→ **EXERCISE BRIEF**
Rewrite every line in the rows below as a numbered list, skipping the blank lines.

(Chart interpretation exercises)
++++++++++
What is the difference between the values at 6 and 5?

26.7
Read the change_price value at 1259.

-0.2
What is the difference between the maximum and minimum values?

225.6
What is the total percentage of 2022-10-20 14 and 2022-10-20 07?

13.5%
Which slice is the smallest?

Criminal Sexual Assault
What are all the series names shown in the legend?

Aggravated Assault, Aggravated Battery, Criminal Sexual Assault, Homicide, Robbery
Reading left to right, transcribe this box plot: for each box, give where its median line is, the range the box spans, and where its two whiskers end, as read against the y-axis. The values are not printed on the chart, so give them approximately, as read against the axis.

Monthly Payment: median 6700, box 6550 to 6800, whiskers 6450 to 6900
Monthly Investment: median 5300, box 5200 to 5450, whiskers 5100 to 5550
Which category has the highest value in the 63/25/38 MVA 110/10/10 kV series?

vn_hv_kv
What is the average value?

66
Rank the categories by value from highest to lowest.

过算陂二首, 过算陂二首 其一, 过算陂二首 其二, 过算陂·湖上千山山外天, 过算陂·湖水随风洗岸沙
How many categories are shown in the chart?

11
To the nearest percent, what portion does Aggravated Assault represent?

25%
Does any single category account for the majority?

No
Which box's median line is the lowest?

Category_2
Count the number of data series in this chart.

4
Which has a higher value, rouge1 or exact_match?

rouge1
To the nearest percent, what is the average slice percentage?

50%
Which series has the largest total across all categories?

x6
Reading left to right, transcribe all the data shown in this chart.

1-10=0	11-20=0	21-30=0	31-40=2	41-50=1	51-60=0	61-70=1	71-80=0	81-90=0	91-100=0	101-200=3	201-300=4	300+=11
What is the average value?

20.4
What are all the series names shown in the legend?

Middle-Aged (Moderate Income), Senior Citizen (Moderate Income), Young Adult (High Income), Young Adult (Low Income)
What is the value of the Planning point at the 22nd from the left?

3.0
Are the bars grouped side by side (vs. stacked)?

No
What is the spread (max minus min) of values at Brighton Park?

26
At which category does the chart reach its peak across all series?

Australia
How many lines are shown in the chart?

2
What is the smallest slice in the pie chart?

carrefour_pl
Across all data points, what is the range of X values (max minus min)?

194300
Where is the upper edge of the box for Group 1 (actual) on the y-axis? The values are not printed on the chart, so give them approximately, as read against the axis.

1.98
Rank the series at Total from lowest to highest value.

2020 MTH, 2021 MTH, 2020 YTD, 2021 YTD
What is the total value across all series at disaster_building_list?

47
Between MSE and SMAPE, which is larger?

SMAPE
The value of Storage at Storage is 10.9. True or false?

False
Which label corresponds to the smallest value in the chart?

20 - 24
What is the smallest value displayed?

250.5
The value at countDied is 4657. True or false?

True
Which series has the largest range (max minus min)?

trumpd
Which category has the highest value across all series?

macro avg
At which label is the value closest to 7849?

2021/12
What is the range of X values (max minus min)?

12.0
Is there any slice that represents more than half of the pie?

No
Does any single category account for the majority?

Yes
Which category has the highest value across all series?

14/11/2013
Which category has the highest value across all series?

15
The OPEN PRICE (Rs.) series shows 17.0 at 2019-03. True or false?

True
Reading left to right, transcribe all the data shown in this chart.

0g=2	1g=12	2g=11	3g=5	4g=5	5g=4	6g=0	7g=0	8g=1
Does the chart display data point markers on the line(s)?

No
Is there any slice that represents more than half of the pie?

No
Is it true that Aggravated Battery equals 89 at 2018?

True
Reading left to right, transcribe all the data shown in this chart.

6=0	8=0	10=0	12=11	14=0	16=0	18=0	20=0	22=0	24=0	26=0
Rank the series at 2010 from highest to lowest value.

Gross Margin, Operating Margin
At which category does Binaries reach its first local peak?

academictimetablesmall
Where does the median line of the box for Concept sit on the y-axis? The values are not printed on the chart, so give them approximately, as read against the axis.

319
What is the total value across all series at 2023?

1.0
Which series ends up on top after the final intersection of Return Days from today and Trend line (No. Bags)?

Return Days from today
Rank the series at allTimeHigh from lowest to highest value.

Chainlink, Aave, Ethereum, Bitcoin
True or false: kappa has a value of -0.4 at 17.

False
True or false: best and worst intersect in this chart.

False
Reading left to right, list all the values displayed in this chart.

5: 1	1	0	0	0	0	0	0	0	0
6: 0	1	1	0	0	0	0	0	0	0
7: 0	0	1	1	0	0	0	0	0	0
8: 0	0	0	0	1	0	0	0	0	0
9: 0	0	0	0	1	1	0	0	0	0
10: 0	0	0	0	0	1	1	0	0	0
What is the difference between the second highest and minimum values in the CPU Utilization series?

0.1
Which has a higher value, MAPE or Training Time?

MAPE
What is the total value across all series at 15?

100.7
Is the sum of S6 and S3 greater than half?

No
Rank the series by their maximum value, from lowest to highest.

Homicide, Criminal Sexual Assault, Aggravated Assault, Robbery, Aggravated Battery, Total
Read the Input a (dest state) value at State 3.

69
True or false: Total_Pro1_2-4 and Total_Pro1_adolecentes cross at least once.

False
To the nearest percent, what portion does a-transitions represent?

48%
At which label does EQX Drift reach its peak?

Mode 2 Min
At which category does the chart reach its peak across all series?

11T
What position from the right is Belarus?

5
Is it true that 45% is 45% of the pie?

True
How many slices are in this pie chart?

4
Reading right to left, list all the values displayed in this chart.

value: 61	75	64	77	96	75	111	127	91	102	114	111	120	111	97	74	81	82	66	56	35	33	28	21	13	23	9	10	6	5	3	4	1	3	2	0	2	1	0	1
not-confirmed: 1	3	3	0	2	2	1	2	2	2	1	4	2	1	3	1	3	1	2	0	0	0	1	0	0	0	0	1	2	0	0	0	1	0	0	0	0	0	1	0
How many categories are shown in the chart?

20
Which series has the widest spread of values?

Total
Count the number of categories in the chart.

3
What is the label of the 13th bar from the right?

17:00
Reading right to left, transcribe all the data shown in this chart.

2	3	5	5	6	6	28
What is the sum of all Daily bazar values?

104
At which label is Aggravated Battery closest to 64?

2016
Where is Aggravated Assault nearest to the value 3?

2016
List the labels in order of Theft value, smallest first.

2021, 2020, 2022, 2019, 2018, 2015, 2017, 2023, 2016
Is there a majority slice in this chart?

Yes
++++++++++
→ **ANSWER BELOW**
1. What is the difference between the values at 6 and 5?
2. 26.7
3. Read the change_price value at 1259.
4. -0.2
5. What is the difference between the maximum and minimum values?
6. 225.6
7. What is the total percentage of 2022-10-20 14 and 2022-10-20 07?
8. 13.5%
9. Which slice is the smallest?
10. Criminal Sexual Assault
11. What are all the series names shown in the legend?
12. Aggravated Assault, Aggravated Battery, Criminal Sexual Assault, Homicide, Robbery
13. Reading left to right, transcribe this box plot: for each box, give where its median line is, the range the box spans, and where its two whiskers end, as read against the y-axis. The values are not printed on the chart, so give them approximately, as read against the axis.
14. Monthly Payment: median 6700, box 6550 to 6800, whiskers 6450 to 6900
15. Monthly Investment: median 5300, box 5200 to 5450, whiskers 5100 to 5550
16. Which category has the highest value in the 63/25/38 MVA 110/10/10 kV series?
17. vn_hv_kv
18. What is the average value?
19. 66
20. Rank the categories by value from highest to lowest.
21. 过算陂二首, 过算陂二首 其一, 过算陂二首 其二, 过算陂·湖上千山山外天, 过算陂·湖水随风洗岸沙
22. How many categories are shown in the chart?
23. 11
24. To the nearest percent, what portion does Aggravated Assault represent?
25. 25%
26. Does any single category account for the majority?
27. No
28. Which box's median line is the lowest?
29. Category_2
30. Count the number of data series in this chart.
31. 4
32. Which has a higher value, rouge1 or exact_match?
33. rouge1
34. To the nearest percent, what is the average slice percentage?
35. 50%
36. Which series has the largest total across all categories?
37. x6
38. Reading left to right, transcribe all the data shown in this chart.
39. 1-10=0	11-20=0	21-30=0	31-40=2	41-50=1	51-60=0	61-70=1	71-80=0	81-90=0	91-100=0	101-200=3	201-300=4	300+=11
40. What is the average value?
41. 20.4
42. What are all the series names shown in the legend?
43. Middle-Aged (Moderate Income), Senior Citizen (Moderate Income), Young Adult (High Income), Young Adult (Low Income)
44. What is the value of the Planning point at the 22nd from the left?
45. 3.0
46. Are the bars grouped side by side (vs. stacked)?
47. No
48. What is the spread (max minus min) of values at Brighton Park?
49. 26
50. At which category does the chart reach its peak across all series?
51. Australia
52. How many lines are shown in the chart?
53. 2
54. What is the smallest slice in the pie chart?
55. carrefour_pl
56. Across all data points, what is the range of X values (max minus min)?
57. 194300
58. Where is the upper edge of the box for Group 1 (actual) on the y-axis? The values are not printed on the chart, so give them approximately, as read against the axis.
59. 1.98
60. Rank the series at Total from lowest to highest value.
61. 2020 MTH, 2021 MTH, 2020 YTD, 2021 YTD
62. What is the total value across all series at disaster_building_list?
63. 47
64. Between MSE and SMAPE, which is larger?
65. SMAPE
66. The value of Storage at Storage is 10.9. True or false?
67. False
68. Which label corresponds to the smallest value in the chart?
69. 20 - 24
70. What is the smallest value displayed?
71. 250.5
72. The value at countDied is 4657. True or false?
73. True
74. Which series has the largest range (max minus min)?
75. trumpd
76. Which category has the highest value across all series?
77. macro avg
78. At which label is the value closest to 7849?
79. 2021/12
80. What is the range of X values (max minus min)?
81. 12.0
82. Is there any slice that represents more than half of the pie?
83. No
84. Does any single category account for the majority?
85. Yes
86. Which category has the highest value across all series?
87. 14/11/2013
88. Which category has the highest value across all series?
89. 15
90. The OPEN PRICE (Rs.) series shows 17.0 at 2019-03. True or false?
91. True
92. Reading left to right, transcribe all the data shown in this chart.
93. 0g=2	1g=12	2g=11	3g=5	4g=5	5g=4	6g=0	7g=0	8g=1
94. Does the chart display data point markers on the line(s)?
95. No
96. Is there any slice that represents more than half of the pie?
97. No
98. Is it true that Aggravated Battery equals 89 at 2018?
99. True
100. Reading left to right, transcribe all the data shown in this chart.
101. 6=0	8=0	10=0	12=11	14=0	16=0	18=0	20=0	22=0	24=0	26=0
102. Rank the series at 2010 from highest to lowest value.
103. Gross Margin, Operating Margin
104. At which category does Binaries reach its first local peak?
105. academictimetablesmall
106. Where does the median line of the box for Concept sit on the y-axis? The values are not printed on the chart, so give them approximately, as read against the axis.
107. 319
108. What is the total value across all series at 2023?
109. 1.0
110. Which series ends up on top after the final intersection of Return Days from today and Trend line (No. Bags)?
111. Return Days from today
112. Rank the series at allTimeHigh from lowest to highest value.
113. Chainlink, Aave, Ethereum, Bitcoin
114. True or false: kappa has a value of -0.4 at 17.
115. False
116. True or false: best and worst intersect in this chart.
117. False
118. Reading left to right, list all the values displayed in this chart.
119. 5: 1	1	0	0	0	0	0	0	0	0
120. 6: 0	1	1	0	0	0	0	0	0	0
121. 7: 0	0	1	1	0	0	0	0	0	0
122. 8: 0	0	0	0	1	0	0	0	0	0
123. 9: 0	0	0	0	1	1	0	0	0	0
124. 10: 0	0	0	0	0	1	1	0	0	0
125. What is the difference between the second highest and minimum values in the CPU Utilization series?
126. 0.1
127. Which has a higher value, MAPE or Training Time?
128. MAPE
129. What is the total value across all series at 15?
130. 100.7
131. Is the sum of S6 and S3 greater than half?
132. No
133. Rank the series by their maximum value, from lowest to highest.
134. Homicide, Criminal Sexual Assault, Aggravated Assault, Robbery, Aggravated Battery, Total
135. Read the Input a (dest state) value at State 3.
136. 69
137. True or false: Total_Pro1_2-4 and Total_Pro1_adolecentes cross at least once.
138. False
139. To the nearest percent, what portion does a-transitions represent?
140. 48%
141. At which label does EQX Drift reach its peak?
142. Mode 2 Min
143. At which category does the chart reach its peak across all series?
144. 11T
145. What position from the right is Belarus?
146. 5
147. Is it true that 45% is 45% of the pie?
148. True
149. How many slices are in this pie chart?
150. 4
151. Reading right to left, list all the values displayed in this chart.
152. value: 61	75	64	77	96	75	111	127	91	102	114	111	120	111	97	74	81	82	66	56	35	33	28	21	13	23	9	10	6	5	3	4	1	3	2	0	2	1	0	1
153. not-confirmed: 1	3	3	0	2	2	1	2	2	2	1	4	2	1	3	1	3	1	2	0	0	0	1	0	0	0	0	1	2	0	0	0	1	0	0	0	0	0	1	0
154. How many categories are shown in the chart?
155. 20
156. Which series has the widest spread of values?
157. Total
158. Count the number of categories in the chart.
159. 3
160. What is the label of the 13th bar from the right?
161. 17:00
162. Reading right to left, transcribe all the data shown in this chart.
163. 2	3	5	5	6	6	28
164. What is the sum of all Daily bazar values?
165. 104
166. At which label is Aggravated Battery closest to 64?
167. 2016
168. Where is Aggravated Assault nearest to the value 3?
169. 2016
170. List the labels in order of Theft value, smallest first.
171. 2021, 2020, 2022, 2019, 2018, 2015, 2017, 2023, 2016
172. Is there a majority slice in this chart?
173. Yes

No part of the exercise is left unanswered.